Ze wist dat ze geen gouden medaille zou halen, maar voor Kimia Yousofi draaiden de Olympische Spelen dan ook niet om winnen. De Afghaanse was naar Parijs afgezakt om een boodschap de wereld in te sturen.
Met een tijd van 13,42 seconden finishte de Afghaanse sprintster vrijdag als laatste in haar reeks op de 100 meter. Yousofi was dus meteen uitgeschakeld, maar maakte wel van de gelegenheid gebruik om de situatie in haar thuisland aan te klagen.
Op een handgeschreven briefje op de achterkant van haar startnummer had ze vier woorden geschreven die als pleidooi tegen de taliban en voor vrouwenrechten moesten dienen: “Eduction (sic), sport, our rights”. Ofwel: “Onderwijs, sport, onze rechten”.
“Ik vecht voor een land waar de terroristen kwamen”, verklaarde ze na de race. “Als ze in je huis komen, zeg je: ‘Ga weg, dit is mijn huis’. Wat moet ik voelen? Ze hebben mijn land ingenomen. Niemand in Afghanistan erkent hen (de taliban, red.) als regering. Niemand. Ze kunnen niet praten. Ik kan dat wel.”

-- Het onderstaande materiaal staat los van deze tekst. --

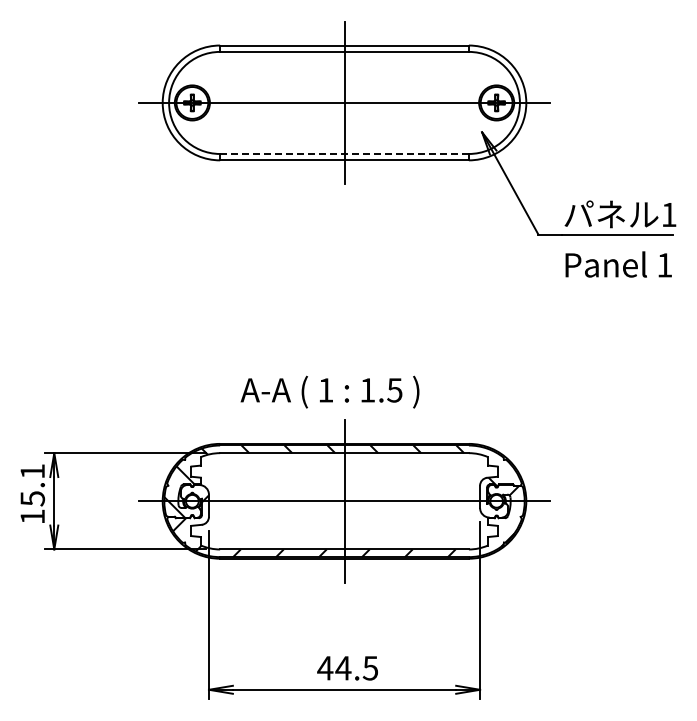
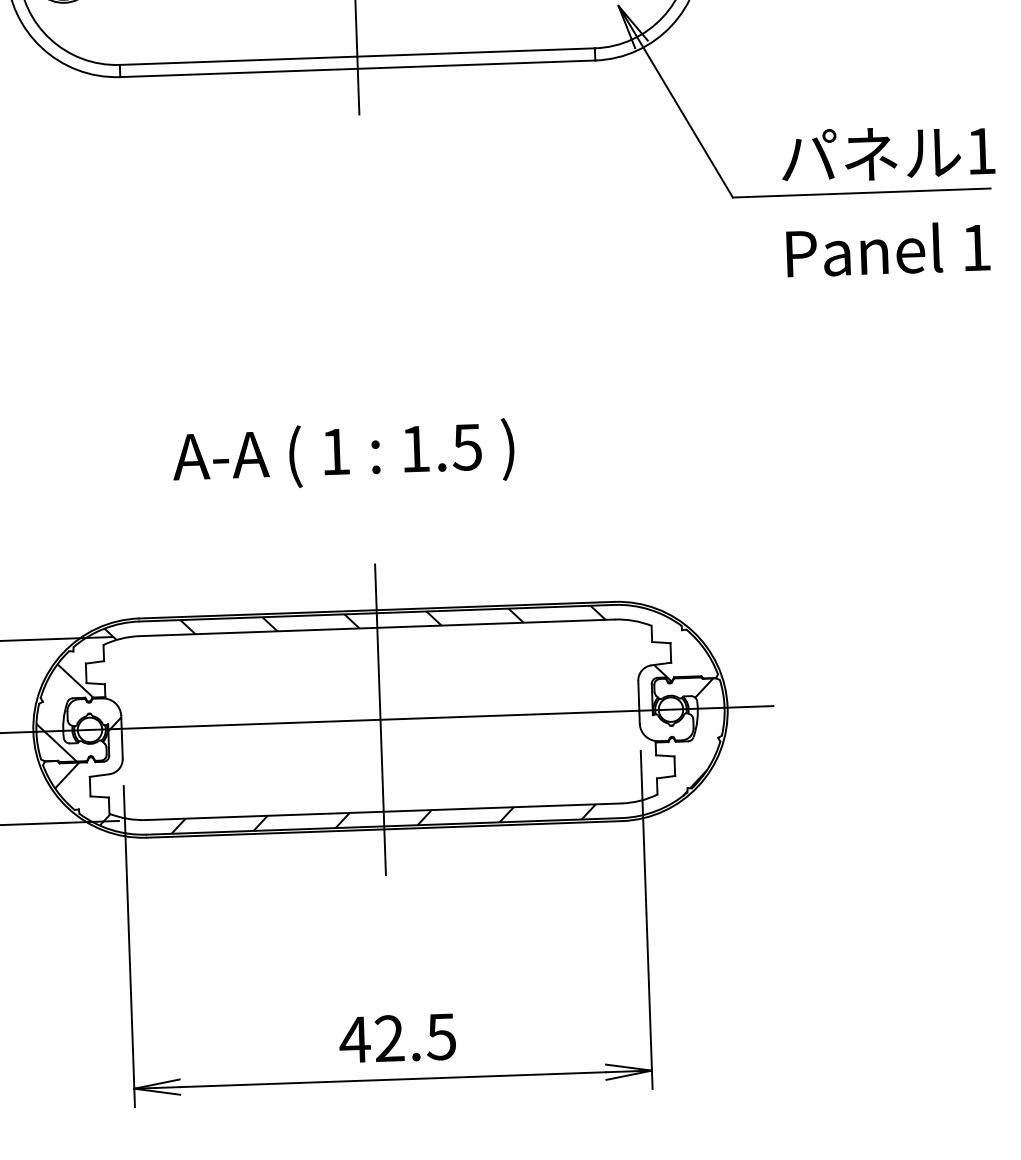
line: (344, 153) -> (357, 55), dashed -> solid
text: (329, 391) -> (342, 453), moved
text: (343, 668) -> (389, 1039), 44.5 -> 42.5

Volgens de Verenigde Naties is Afghanistan onder taliban-heerschappij het meest repressieve land ter wereld op het vlak van vrouwenrechten. Sinds de taliban in 2021 weer aan de macht kwamen, heeft de extremistische islamistische groepering middelbare scholen voor meisjes gesloten, vrouwen verboden om naar de universiteit te gaan en bij ngo’s te werken, hun reizen zonder mannelijke begeleider beperkt en hen verboden om openbare ruimtes zoals parken en sportscholen te bezoeken.
De 28-jarige Yousofi was de enige vrouwelijke atlete van Afghanistan in Parijs. Ze werd geboren uit vluchtelingenouders in Iran tijdens het vorige talibanbewind. Ze verhuisde naar Afghanistan om haar land te vertegenwoordigen op de Olympische Spelen van 2016 in Rio en was de vlagdrager van het land tijdens de Olympische Spelen in Tokio in 2021.